A audácia dos mafiosos nórdicos não poupou nem um dos maiores ídolos do Brasil, Edson Arantes do Nascimento. Pelé quase se associou a Rasol no empreendimento King"s Flat II e foi usado como garoto-propaganda pelos mafiosos. Segundo a PF, ele agiu de boa-fé e não sabia da origem do dinheiro.
- O Pelé não sabia que era dinheiro criminoso. Este é um dos problemas, porque nem sempre o fato de entrar dinheiro estrangeiro é bom - disse o delegado da PF Rômulo Fisch Berrêdo, que comandou a Operação Paraíso.
De acordo com a PF, o mesmo esquema foi utilizado por mafiosos espanhóis, portugueses, franceses, russos, irlandeses e italianos. Bahia, Pernambuco e Alagoas, segundo o chefe da Interpol, também são destinos dos criminosos estrangeiros.
Em 2003, a Agência Brasileira de Informação (Abin) elaborou um relatório que indicava a mudança no perfil e local de atuação das máfias no Brasil. O documento mostra como um grupo de italianos ligados à Cosa Nostra da Sicília se infiltrou na sociedade de Fortaleza, sob o disfarce de investidores estrangeiros.

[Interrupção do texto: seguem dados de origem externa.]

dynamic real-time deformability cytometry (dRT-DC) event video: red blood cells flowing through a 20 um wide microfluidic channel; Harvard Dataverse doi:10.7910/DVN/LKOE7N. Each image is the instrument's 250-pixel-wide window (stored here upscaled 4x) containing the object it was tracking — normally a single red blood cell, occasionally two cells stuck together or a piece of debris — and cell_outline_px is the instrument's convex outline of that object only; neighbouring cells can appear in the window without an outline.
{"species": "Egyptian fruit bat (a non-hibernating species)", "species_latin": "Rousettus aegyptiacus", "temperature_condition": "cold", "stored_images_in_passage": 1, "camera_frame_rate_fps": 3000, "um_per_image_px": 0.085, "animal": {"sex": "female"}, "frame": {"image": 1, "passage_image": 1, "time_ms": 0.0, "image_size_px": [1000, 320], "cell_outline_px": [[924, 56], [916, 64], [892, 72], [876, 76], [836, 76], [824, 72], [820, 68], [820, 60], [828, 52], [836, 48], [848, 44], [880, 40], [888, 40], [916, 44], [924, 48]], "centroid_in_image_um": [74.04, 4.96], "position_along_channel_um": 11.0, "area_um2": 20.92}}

O dinheiro da Cosa Nostra chegou a financiar um projeto educacional para crianças carentes.
Segundo especialistas, o dinheiro entra no Brasil de várias maneiras. A mais usada é a triangulação financeira, quando a máfia estrangeira manda o dinheiro para uma empresa offshore localizada em um paraíso fiscal que, por sua vez, remete os valores para um testa-de-ferro, sem passagens pela polícia, no Brasil.
Em menor escala, as quantias são enviadas pelo sistema financeiro, por meio de transferências bancárias entre testas-de-ferro.
- Mas o dinheiro ainda continua entrando em malas - disse um funcionário da embaixada da Itália no Brasil especializado no combate às máfias.
É o caso do megatraficante colombiano Juan Carlos Abadía, que escondia milhões de dólares nas paredes de casa. Para o presidente do Coaf, o caso de Abadía é um indício positivo:
- Isso mostra que a fiscalização é eficiente.
Apesar da mudança no perfil dos mafiosos que vêm para o Brasil, alguns criminosos da velha escola continuam escolhendo o país para se esconder e continuar praticando crimes. No ano passado, o italiano Fabio Franco, apontado como o segundo na hierarquia da Sacra Corona Unita, organização criminosa de Lecce, no leste da Itália, foi preso em Santos (SP) comandando um esquema de tráfico de cocaína para a Europa.